Gil Blas de Santillane
de Alain-René Lesage

critiqué par Matthias1992, le 3 septembre 2007
( - 32 ans)


La note:  étoiles
Les aventures de Gil Blas
Même si l'action entière du livre se passe en Espagne, on remarque clairement que Lesage stigmatise et dénonce certains vices et certains revers des milieux sociaux français de son époque (savants fanfarons, comédiens, cour...). A travers les expériences de son héros nommé Gil Blas de Santillane et en situant ces dites expériences dans des villes espagnoles comme Séville, Grenade ou Madrid, il installe le doute.

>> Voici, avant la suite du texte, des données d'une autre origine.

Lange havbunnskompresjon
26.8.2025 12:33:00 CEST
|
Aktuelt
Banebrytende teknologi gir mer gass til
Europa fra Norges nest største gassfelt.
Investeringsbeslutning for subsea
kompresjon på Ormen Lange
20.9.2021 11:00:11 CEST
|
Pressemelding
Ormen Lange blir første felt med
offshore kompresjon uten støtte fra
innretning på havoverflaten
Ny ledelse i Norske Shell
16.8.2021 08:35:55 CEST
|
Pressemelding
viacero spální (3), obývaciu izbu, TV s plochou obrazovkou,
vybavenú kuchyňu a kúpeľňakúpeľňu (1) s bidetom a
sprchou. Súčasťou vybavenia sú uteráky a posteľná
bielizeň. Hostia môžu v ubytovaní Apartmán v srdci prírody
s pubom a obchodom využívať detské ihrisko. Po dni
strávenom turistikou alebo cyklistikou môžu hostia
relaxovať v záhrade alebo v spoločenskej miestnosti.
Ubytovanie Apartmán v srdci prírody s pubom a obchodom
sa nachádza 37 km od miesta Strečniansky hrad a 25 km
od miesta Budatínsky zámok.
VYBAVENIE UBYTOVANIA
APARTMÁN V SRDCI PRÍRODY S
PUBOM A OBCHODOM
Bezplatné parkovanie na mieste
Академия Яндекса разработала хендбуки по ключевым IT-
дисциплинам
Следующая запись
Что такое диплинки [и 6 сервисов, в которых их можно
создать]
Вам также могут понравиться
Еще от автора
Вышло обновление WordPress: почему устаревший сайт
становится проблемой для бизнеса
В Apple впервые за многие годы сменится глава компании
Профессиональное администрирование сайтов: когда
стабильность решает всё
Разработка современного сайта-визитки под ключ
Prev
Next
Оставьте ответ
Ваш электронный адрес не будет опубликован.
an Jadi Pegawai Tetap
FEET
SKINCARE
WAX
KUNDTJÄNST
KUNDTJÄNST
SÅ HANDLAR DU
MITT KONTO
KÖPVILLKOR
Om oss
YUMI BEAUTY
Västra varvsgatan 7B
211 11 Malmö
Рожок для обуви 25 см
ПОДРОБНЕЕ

Les lecteurs se demandent si l'objectif de l'auteur est de critiquer la société espagnole ou la société française.

C'était un moyen ingénieux pour dévoiler ses idées politiques, économiques et culturelles (Lesage était ennemi de Voltaire et notamment des Lumières) et éviter la censure, sévère autrefois.

Il s’agit donc d'une critique de société et de moeurs, mais également d'une ou même de plusieurs histoires de vie (celle de Gil Blas ainsi que celle de plusieurs personnages que le héros rencontre sur son itinéraire tels que Dona Mencia de Mesquera et Don Raphaël).

Le tout peut paraître dépourvu de beaucoup de maîtrise, mais malgré quelques erreurs narratives (à la fin du roman Gil Blas serait octogénaire et aurait eu encore deux enfants), c'est un style agréable, parfois léger, parfois grave qui nous emmène dans le monde de l'ascension politique, du sentimentalisme et de la culture de la première moitié du dix-huitième siècle et nous parle de mille sentiments et de mille attitudes que peut avoir, adopter ou affecter d'avoir l'être humain, certes non de façon concise, mais de façon subtile et drôle à la fois.

L'ensemble pourrait être qualifié de formateur. L'on remarquera qu'au niveau des sentiments et des passions, le livre est vraiment d'actualité.

La préface d'Étiemble est de qualité et les notices se révèlent très utiles.
Picaro à la française 7 étoiles

Gil Blas ou le picaro à la française. En effet, le héros de Le Sage doit beaucoup à son modèle espagnol. D’ailleurs l’auteur n’était pas que romancier mais également éditeur, ou plutôt libraire comme on disait au XVIIIème. Il publia Les Nouvelles aventures admirables de Don Quichotte de la Manche. On connaît pires sources d’inspiration…
Mais Gil Blas, jeune homme sans fortune, diffère de son cousin espagnol. Ce dernier reste un marginal alors que Gil Blas est un parvenu. Il arrive à s’intégrer socialement et moralement. A la fin du roman, devenu riche, il épouse la fille d’un noble.
Autre différence avec le modèle espagnol, Gil Blas acquiert au fur et à mesure du roman une épaisseur psychologique qui fait défaut au picaro espagnol. Ses aventures marquent les étapes successives de sa vie, de son expérience, du développement de sa personnalité. Il est intéressant de remarquer que Gil Blas n’est jamais décrit au long des 700 pages du roman. Il ne s’agit pas d’une négligence ni d’une paresse mais d’une volonté délibérée de faire grandir un personnage qui n’a, au départ, ni les qualités ni les défauts de son âge, 17 ans, qui pourraient l’individualiser. Tout au long du roman, il développe une intelligence particulière qu’il voit comme le développement suprême de l’intelligence humaine : la capacité à percer les mobiles d’autrui et à connaître ses propres possibilités. Son apprentissage ne prend fin qu’à la dernière page du roman.
Lesage profite de son long roman pour critiquer la société de son temps tout en ayant la prudence, comme son héros, de placer son histoire en-dehors du royaume de France. Le docteur Sangrado est un exemples du type du médecin caricaturé depuis des lustres pour son incapacité à guérir. Son nom s’accorde, à la manière du docteur Purgon chez Molière, à son remède favori : la saignée. Mais lui, en plus d’être un incapable reconnu pourtant « comme un Hippocrate », en fait le fondement de sa médecin. Le résultat est inévitablement la mort du patient, au grand désarroi des notaires privés trop rapidement d’un travail de rédaction d’un testament par l’efficacité mortelle du traitement !
Récit au passé simple en majorité, ce qui peut décontenancer au début, ce roman de Le Sage, parfois fastidieux, fait une sorte de trait d’union entre le XVIIIème entièrement tourné vers le théâtre et la philosophie, et le XIXème, siècle du roman.